THE DATA
------------

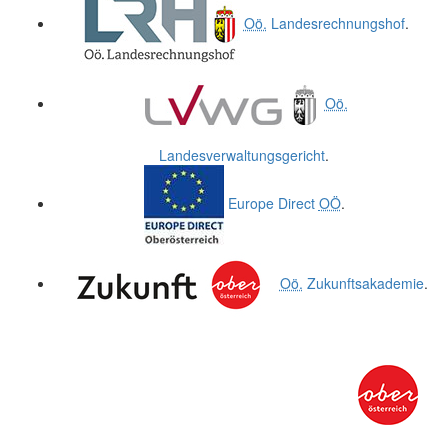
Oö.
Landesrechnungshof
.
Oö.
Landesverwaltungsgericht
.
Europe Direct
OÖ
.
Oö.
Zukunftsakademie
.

------------

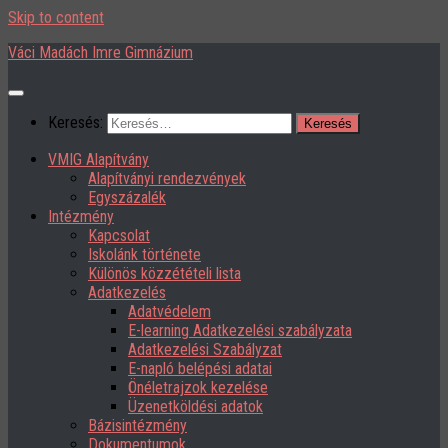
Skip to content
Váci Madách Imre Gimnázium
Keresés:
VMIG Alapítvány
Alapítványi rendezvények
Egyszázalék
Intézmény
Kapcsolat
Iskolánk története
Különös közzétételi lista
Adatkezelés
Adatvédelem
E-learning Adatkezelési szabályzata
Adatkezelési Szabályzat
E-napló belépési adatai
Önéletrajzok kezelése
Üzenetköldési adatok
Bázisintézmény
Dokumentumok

------------

EXERCISE REQUIREMENTS
Output each line of the listing above that has "Adatkezelési".

EXERCISE ANSWER
E-learning Adatkezelési szabályzata
Adatkezelési Szabályzat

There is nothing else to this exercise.